◆ Task to carry out
Arrange the lines from the start of the material up to and including the line with "common name: Alder buckthorn" as a Markdown table with the columns No. and Line. Number each row and leave out any blank lines.

Data entries
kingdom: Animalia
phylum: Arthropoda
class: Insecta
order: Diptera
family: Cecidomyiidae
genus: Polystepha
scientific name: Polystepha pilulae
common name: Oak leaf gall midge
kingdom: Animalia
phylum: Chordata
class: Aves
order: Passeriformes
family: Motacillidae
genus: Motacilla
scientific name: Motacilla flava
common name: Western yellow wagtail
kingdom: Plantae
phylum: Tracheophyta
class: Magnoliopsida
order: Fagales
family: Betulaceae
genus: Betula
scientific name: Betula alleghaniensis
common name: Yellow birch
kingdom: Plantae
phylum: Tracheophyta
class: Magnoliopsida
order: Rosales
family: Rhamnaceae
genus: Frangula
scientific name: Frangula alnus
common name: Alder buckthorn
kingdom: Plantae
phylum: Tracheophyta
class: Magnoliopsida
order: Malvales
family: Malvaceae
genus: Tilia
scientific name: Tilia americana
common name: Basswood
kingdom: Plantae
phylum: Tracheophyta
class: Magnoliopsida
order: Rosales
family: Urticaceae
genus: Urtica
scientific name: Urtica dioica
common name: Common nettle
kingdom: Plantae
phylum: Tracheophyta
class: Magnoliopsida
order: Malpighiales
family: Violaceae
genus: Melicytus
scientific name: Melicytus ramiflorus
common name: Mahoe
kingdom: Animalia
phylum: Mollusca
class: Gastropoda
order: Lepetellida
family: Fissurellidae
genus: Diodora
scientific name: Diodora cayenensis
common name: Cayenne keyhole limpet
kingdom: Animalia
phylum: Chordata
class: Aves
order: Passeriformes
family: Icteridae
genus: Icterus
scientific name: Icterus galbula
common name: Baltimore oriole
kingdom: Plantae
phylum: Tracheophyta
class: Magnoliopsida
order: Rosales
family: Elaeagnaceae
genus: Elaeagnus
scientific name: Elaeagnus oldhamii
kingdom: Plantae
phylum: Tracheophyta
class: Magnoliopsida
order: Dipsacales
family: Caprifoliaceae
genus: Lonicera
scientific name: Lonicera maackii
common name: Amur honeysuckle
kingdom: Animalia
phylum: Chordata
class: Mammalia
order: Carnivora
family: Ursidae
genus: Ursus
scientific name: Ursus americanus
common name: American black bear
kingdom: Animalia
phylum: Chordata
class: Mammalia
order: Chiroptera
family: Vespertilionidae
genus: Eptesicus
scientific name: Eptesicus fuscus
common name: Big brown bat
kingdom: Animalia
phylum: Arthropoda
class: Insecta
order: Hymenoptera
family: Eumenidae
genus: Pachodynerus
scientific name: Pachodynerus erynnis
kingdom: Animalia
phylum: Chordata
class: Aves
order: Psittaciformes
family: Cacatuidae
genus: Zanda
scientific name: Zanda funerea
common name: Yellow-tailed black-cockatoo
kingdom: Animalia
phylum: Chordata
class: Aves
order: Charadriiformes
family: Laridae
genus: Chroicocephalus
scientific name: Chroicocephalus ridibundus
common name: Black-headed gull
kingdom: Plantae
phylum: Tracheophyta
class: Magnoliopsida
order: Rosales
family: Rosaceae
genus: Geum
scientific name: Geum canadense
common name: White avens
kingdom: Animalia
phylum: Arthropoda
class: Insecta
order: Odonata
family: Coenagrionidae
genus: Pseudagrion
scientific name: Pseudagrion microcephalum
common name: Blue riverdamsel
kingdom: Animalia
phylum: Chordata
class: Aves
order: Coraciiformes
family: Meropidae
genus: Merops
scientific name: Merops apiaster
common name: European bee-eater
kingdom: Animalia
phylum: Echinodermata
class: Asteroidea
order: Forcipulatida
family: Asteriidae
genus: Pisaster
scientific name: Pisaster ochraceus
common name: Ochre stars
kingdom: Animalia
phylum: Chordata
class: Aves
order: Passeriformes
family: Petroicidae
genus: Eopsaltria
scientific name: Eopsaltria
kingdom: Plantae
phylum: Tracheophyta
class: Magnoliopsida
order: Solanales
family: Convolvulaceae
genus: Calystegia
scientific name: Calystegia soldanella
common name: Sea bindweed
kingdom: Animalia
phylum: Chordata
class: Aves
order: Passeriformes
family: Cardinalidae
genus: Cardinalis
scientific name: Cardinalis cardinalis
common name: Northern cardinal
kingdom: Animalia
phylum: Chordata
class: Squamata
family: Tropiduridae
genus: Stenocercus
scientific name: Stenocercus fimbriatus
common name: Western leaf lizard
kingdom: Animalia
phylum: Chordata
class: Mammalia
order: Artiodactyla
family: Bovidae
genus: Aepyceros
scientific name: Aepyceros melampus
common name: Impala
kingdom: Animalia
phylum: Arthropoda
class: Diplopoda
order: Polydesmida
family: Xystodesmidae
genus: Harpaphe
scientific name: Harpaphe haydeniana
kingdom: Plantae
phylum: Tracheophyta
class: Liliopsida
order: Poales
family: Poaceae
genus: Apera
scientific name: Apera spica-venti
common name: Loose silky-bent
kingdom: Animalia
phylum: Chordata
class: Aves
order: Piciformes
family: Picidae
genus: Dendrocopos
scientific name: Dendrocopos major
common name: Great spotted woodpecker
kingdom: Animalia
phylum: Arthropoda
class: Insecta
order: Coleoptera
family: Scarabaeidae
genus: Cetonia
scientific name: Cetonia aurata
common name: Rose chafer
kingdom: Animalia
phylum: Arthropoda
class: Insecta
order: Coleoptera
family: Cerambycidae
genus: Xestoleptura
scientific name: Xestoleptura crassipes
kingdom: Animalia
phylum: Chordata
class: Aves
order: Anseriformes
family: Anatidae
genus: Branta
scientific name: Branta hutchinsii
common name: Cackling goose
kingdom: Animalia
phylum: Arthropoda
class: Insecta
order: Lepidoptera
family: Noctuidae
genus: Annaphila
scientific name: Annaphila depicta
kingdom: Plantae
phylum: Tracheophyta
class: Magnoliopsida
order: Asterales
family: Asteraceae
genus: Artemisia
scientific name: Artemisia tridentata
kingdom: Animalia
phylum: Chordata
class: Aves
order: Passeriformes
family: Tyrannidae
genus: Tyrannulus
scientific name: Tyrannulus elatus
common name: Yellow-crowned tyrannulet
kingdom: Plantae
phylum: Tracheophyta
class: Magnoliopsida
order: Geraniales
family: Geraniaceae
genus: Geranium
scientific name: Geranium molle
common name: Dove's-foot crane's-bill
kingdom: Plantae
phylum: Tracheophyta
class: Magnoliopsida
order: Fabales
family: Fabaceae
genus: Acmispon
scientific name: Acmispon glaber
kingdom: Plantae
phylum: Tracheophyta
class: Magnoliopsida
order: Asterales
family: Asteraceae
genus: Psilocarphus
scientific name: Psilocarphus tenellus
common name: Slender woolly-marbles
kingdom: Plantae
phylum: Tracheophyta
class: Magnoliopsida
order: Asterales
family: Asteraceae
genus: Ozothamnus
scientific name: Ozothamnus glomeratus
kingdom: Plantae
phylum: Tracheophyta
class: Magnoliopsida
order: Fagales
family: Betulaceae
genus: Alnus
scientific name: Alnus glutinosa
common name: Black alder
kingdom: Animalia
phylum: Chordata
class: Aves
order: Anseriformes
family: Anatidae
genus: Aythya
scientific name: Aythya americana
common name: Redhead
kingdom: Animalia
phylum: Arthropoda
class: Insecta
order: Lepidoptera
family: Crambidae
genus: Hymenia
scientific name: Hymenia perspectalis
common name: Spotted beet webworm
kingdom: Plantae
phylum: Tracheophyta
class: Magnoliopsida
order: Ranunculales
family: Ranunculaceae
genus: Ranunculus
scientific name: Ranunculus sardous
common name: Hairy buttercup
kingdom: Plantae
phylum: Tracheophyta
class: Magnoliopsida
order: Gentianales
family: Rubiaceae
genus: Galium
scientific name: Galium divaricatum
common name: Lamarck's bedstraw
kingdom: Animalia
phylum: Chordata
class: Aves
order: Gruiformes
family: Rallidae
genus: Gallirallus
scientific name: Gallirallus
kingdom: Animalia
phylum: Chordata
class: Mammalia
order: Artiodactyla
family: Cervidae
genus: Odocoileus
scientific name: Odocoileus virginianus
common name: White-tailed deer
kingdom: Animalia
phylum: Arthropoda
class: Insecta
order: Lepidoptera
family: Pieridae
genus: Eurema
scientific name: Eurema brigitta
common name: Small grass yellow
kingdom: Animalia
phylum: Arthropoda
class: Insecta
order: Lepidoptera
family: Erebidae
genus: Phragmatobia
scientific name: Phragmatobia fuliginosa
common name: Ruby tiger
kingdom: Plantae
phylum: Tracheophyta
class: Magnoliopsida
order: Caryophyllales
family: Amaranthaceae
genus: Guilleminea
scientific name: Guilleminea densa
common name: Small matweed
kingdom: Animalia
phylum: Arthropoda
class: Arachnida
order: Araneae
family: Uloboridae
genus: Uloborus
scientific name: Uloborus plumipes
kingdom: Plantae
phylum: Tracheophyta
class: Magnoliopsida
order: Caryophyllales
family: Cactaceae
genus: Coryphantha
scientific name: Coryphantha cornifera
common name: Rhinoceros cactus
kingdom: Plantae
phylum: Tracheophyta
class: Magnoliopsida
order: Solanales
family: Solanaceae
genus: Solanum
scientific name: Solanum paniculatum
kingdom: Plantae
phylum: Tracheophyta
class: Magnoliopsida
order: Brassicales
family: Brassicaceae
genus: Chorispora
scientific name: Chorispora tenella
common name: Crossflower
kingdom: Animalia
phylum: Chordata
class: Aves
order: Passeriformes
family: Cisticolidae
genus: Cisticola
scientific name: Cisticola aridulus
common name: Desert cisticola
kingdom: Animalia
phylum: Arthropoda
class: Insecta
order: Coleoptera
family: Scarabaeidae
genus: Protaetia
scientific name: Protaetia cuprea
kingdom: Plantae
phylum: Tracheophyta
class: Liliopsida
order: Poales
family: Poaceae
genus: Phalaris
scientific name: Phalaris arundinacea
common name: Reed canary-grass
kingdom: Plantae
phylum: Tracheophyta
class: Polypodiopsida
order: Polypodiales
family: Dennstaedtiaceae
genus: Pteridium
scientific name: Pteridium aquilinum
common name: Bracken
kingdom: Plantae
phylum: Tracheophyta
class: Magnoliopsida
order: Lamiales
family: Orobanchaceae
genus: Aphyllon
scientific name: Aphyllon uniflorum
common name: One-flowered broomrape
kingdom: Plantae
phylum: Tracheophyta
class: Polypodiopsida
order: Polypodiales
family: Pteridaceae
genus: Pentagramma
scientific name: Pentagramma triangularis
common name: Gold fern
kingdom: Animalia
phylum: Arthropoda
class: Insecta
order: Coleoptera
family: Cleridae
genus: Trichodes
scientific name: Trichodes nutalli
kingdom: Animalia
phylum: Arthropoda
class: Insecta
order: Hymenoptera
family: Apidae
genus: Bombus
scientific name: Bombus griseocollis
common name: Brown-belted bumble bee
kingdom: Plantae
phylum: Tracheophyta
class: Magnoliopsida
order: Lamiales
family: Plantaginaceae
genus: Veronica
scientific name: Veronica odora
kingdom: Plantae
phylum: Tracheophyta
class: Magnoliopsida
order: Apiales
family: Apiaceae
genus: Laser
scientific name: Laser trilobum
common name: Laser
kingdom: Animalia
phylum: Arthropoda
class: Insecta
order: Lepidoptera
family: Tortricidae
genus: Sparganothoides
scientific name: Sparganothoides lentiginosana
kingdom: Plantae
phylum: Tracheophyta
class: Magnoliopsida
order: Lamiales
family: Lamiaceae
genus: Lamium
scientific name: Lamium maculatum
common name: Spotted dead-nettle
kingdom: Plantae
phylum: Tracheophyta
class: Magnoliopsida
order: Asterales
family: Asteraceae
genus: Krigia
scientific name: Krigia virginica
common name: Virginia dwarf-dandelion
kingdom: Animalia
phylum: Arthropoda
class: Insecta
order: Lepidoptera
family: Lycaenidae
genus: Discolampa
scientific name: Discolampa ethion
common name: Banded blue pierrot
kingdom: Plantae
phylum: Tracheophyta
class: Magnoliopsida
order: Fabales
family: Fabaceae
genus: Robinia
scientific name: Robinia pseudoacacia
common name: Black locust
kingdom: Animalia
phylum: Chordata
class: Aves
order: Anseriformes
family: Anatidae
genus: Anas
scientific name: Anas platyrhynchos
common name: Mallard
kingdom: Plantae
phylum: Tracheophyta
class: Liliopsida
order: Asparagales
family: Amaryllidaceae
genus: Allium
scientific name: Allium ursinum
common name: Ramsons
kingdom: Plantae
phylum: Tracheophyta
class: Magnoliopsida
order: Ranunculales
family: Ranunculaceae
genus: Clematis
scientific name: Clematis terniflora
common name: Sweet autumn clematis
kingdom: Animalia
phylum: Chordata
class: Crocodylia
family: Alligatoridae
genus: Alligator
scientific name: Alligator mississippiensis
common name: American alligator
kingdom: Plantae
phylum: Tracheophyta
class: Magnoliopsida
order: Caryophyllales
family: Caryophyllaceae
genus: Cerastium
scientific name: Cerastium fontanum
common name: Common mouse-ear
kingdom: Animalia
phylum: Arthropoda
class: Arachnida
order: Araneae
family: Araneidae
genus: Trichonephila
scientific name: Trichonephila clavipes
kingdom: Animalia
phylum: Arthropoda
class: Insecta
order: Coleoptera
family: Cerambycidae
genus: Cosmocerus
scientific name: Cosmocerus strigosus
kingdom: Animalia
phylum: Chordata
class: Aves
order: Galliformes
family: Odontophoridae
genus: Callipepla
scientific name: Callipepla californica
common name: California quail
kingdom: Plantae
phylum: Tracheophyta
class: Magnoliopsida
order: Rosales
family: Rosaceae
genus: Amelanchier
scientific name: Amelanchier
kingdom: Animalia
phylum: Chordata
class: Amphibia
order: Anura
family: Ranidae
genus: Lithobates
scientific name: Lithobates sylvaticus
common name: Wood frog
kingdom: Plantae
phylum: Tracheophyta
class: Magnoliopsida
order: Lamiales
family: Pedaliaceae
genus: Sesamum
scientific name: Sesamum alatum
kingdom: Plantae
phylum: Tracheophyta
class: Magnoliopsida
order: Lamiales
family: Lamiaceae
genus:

◆ Finished exercise
| No. | Line |
|---|---|
| 1 | kingdom: Animalia |
| 2 | phylum: Arthropoda |
| 3 | class: Insecta |
| 4 | order: Diptera |
| 5 | family: Cecidomyiidae |
| 6 | genus: Polystepha |
| 7 | scientific name: Polystepha pilulae |
| 8 | common name: Oak leaf gall midge |
| 9 | kingdom: Animalia |
| 10 | phylum: Chordata |
| 11 | class: Aves |
| 12 | order: Passeriformes |
| 13 | family: Motacillidae |
| 14 | genus: Motacilla |
| 15 | scientific name: Motacilla flava |
| 16 | common name: Western yellow wagtail |
| 17 | kingdom: Plantae |
| 18 | phylum: Tracheophyta |
| 19 | class: Magnoliopsida |
| 20 | order: Fagales |
| 21 | family: Betulaceae |
| 22 | genus: Betula |
| 23 | scientific name: Betula alleghaniensis |
| 24 | common name: Yellow birch |
| 25 | kingdom: Plantae |
| 26 | phylum: Tracheophyta |
| 27 | class: Magnoliopsida |
| 28 | order: Rosales |
| 29 | family: Rhamnaceae |
| 30 | genus: Frangula |
| 31 | scientific name: Frangula alnus |
| 32 | common name: Alder buckthorn |